2007_04_arts_sigourneyweaver.jpgSnow Cake (directed by Marc Evans): A diagnosis of autism is usually characterized by a person having impaired social interaction, impaired communication and restricted or repetitive interests. The autistic character Sigourney Weaver plays in the festival favorite and new release this week, Snow Cake, has some of these traits but not others. She hates people except for her new friend Alex Hughes (Alan Rickman) and she must do her tidying rituals in the kitchen whether she's used it or not. But she does talk up a storm, in that wonderfully distinctively, almost patrician way that Sigourney Weaver delivers a statement. Like a queen, if queens sometimes grew up on the Eastern seaboard. It may seem like an odd combination, mentally challenged and Ms. Weaver, but actually, her performance as Linda is intriguing. Especially when she's surrounded by such excellent fellow performers as Rickman, as an emotionally withdrawn Englishman who was driving the car when Linda's daughter was killed in a car accident, and Carrie-Anne Moss, who plays the sexy neighbor giving Alex some "healing." Weaver's acting here is particularly interesting in contrast to her role as a high power, and hilariously offensive, TV executive in The TV Set, Jake Kasdan's movie about the Los Angeles pilot season also currently in theaters. That character, Lenny, also puts people off with her blunt, anti-social straight talk, though she's a highly paid businesswoman so it's slightly more acceptable behavior than autistic Linda's. Thanks to Weaver, both of these provocative women are worth a watch.
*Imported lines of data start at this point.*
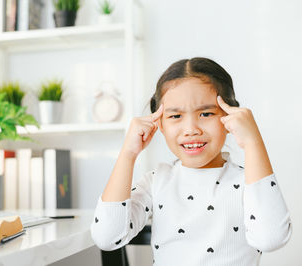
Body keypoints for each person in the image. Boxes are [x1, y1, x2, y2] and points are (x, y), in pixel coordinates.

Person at [90, 57, 292, 265]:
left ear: (230, 117)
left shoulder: (248, 182)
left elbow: (271, 239)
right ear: (159, 124)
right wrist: (128, 153)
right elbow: (107, 237)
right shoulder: (156, 182)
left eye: (206, 113)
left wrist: (253, 143)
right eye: (175, 116)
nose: (191, 129)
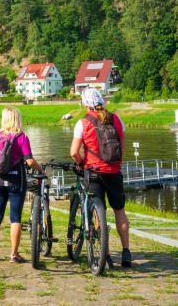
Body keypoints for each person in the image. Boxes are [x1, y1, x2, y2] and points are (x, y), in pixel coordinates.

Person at [70, 88, 132, 268]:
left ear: (85, 104)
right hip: (114, 172)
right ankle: (126, 252)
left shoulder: (83, 122)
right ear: (102, 102)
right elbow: (122, 148)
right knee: (119, 211)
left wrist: (81, 163)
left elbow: (74, 152)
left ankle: (106, 256)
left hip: (94, 172)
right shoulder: (117, 120)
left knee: (98, 212)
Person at [0, 107, 45, 262]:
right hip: (16, 181)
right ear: (18, 119)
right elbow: (29, 161)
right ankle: (14, 254)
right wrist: (41, 169)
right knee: (15, 218)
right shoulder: (22, 137)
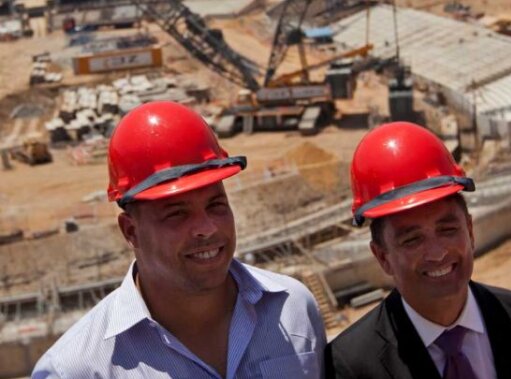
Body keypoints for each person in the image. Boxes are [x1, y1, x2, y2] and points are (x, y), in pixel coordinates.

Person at [32, 101, 326, 379]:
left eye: (216, 205)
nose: (206, 228)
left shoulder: (294, 310)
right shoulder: (77, 370)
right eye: (176, 214)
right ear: (130, 231)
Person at [325, 122, 511, 379]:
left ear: (470, 231)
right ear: (382, 257)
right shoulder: (350, 367)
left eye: (447, 230)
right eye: (412, 240)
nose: (437, 253)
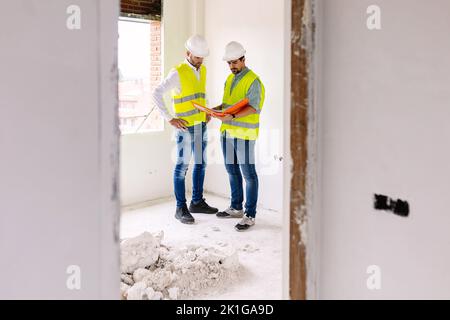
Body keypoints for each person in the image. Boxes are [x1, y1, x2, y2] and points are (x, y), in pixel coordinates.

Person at [152, 35, 218, 224]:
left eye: (202, 57)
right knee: (182, 167)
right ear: (187, 53)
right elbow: (156, 92)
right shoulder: (177, 72)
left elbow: (199, 95)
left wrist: (206, 111)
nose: (199, 60)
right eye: (196, 57)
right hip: (185, 128)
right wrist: (170, 118)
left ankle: (197, 202)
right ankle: (181, 207)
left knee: (201, 164)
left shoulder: (202, 70)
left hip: (201, 125)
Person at [212, 41, 265, 231]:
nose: (232, 66)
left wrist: (233, 115)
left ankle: (249, 215)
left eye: (235, 62)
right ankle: (236, 207)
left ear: (243, 59)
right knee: (231, 170)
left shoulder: (253, 80)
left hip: (244, 134)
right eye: (229, 63)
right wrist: (214, 110)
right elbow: (227, 104)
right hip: (227, 132)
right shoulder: (230, 79)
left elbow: (254, 107)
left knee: (248, 174)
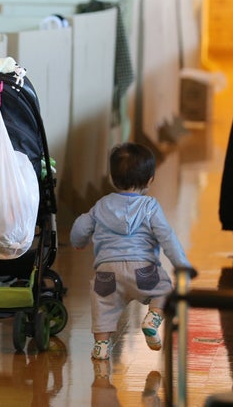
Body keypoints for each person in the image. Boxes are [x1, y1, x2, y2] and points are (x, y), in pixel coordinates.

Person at [70, 142, 194, 360]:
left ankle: (101, 345)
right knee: (164, 288)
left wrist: (78, 241)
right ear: (150, 180)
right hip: (143, 270)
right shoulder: (150, 207)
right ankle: (153, 318)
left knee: (102, 304)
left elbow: (81, 225)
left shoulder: (101, 205)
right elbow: (167, 236)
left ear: (112, 178)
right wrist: (182, 265)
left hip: (107, 271)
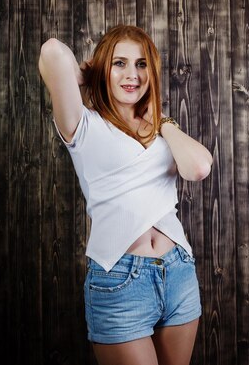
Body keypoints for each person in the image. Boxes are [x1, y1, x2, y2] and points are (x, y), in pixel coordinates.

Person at [38, 25, 213, 365]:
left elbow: (198, 168)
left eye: (141, 64)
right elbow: (53, 53)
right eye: (120, 63)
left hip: (177, 273)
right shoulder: (82, 125)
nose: (132, 74)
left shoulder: (162, 130)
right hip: (120, 280)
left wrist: (163, 123)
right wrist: (95, 72)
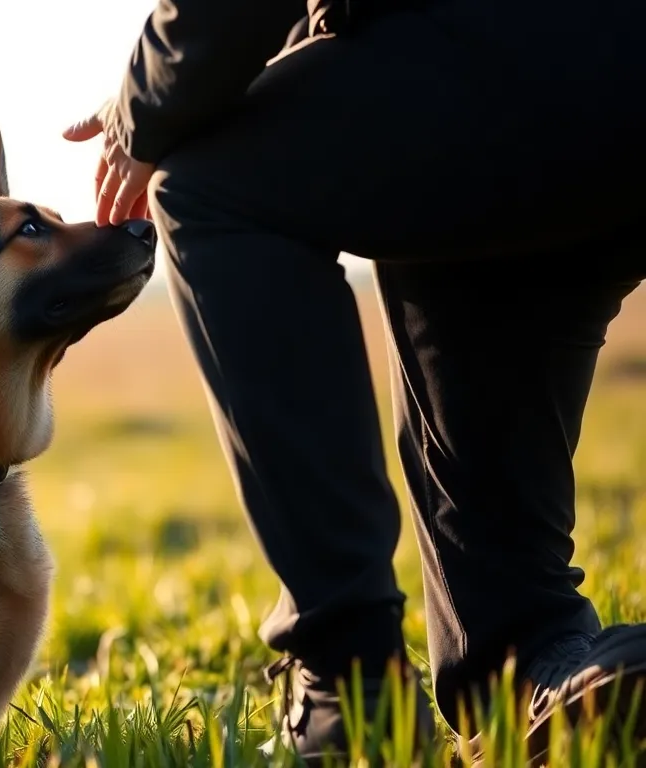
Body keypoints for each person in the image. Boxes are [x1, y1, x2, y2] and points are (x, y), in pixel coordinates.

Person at [62, 0, 646, 761]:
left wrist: (148, 109)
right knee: (506, 625)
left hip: (529, 49)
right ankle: (536, 667)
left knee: (207, 182)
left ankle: (351, 673)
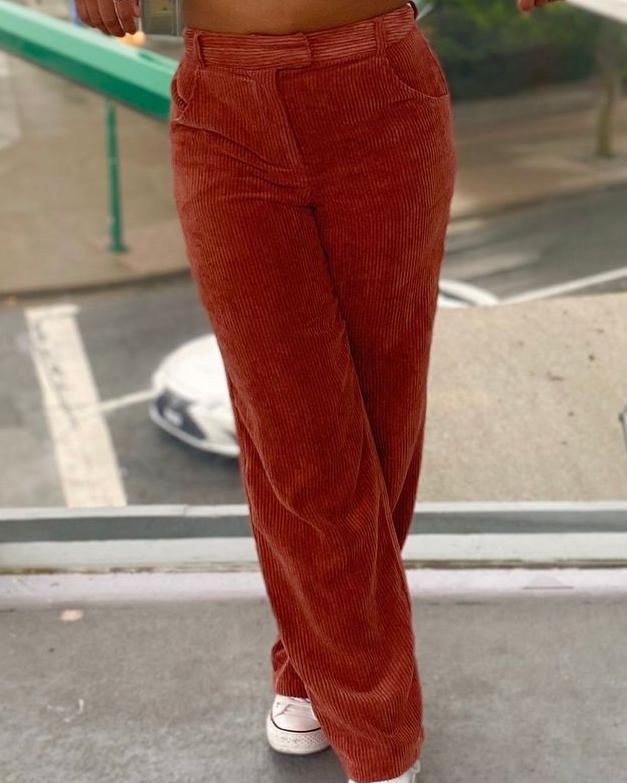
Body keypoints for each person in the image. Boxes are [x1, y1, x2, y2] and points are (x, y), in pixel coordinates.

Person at [78, 0, 564, 781]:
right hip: (224, 109)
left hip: (382, 88)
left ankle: (307, 666)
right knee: (296, 436)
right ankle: (380, 735)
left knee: (382, 420)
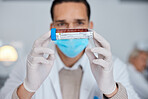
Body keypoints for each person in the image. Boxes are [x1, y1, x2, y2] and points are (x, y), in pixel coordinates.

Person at [0, 0, 139, 99]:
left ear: (90, 26)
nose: (71, 31)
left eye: (79, 23)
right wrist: (27, 89)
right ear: (52, 28)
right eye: (61, 23)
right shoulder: (27, 65)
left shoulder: (114, 66)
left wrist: (112, 91)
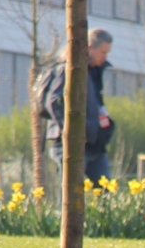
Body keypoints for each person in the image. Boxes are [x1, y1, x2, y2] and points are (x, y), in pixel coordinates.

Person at [40, 28, 115, 184]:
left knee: (106, 191)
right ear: (89, 48)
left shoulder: (94, 71)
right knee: (71, 195)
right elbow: (53, 101)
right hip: (71, 143)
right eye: (103, 52)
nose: (105, 57)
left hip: (94, 143)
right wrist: (72, 131)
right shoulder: (69, 68)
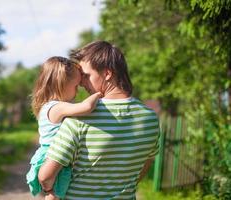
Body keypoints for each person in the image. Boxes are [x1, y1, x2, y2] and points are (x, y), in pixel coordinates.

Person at [38, 41, 160, 199]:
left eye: (86, 76)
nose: (82, 83)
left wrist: (48, 190)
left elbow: (45, 177)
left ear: (107, 74)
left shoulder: (79, 119)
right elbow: (146, 164)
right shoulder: (150, 119)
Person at [26, 56, 101, 200]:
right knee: (54, 195)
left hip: (52, 155)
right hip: (53, 156)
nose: (77, 91)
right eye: (75, 86)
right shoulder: (57, 107)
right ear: (62, 84)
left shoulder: (49, 106)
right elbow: (86, 107)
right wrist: (99, 94)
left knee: (55, 194)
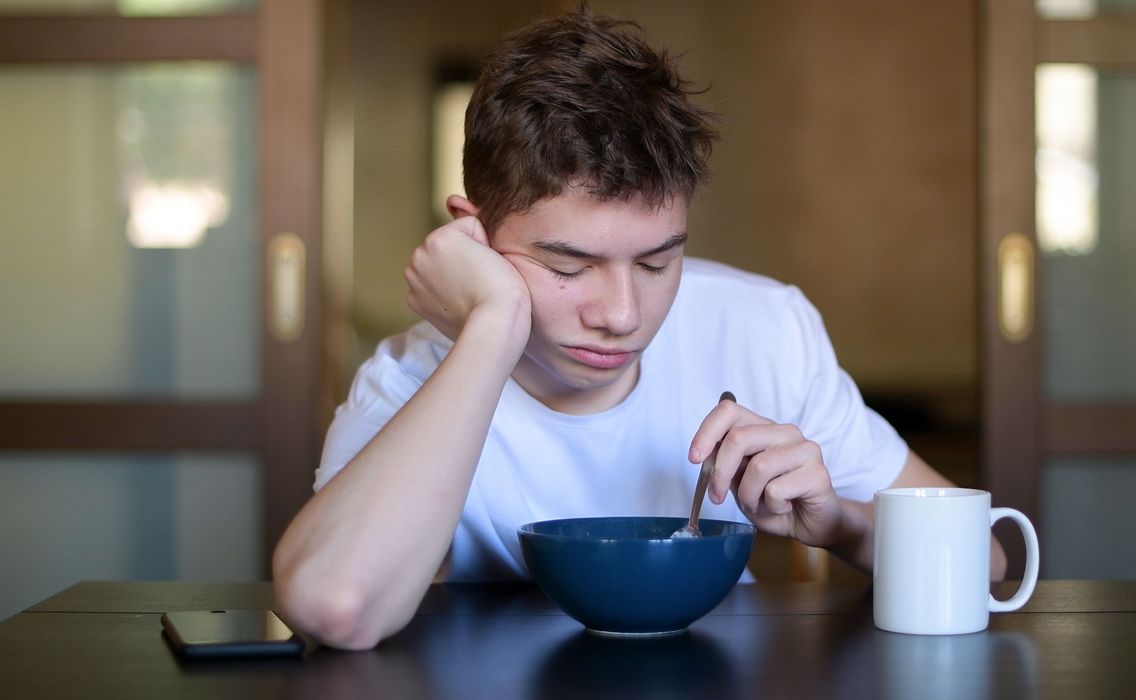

It may have been a few years since Weaver's string of Oscar nominations, but with these intriguing performances in small independent movies, she's definitely back on the radar.

Other new movies in theaters this week include a psychic Nicolas Cage in Next, Jamie Kennedy doing his dumb white homie thing in Kickin' It Old Skool, the teen ghost movie The Invisible as well as WWE star Steve Austin and Vinnie Jones fighting for their lives in The Condemned.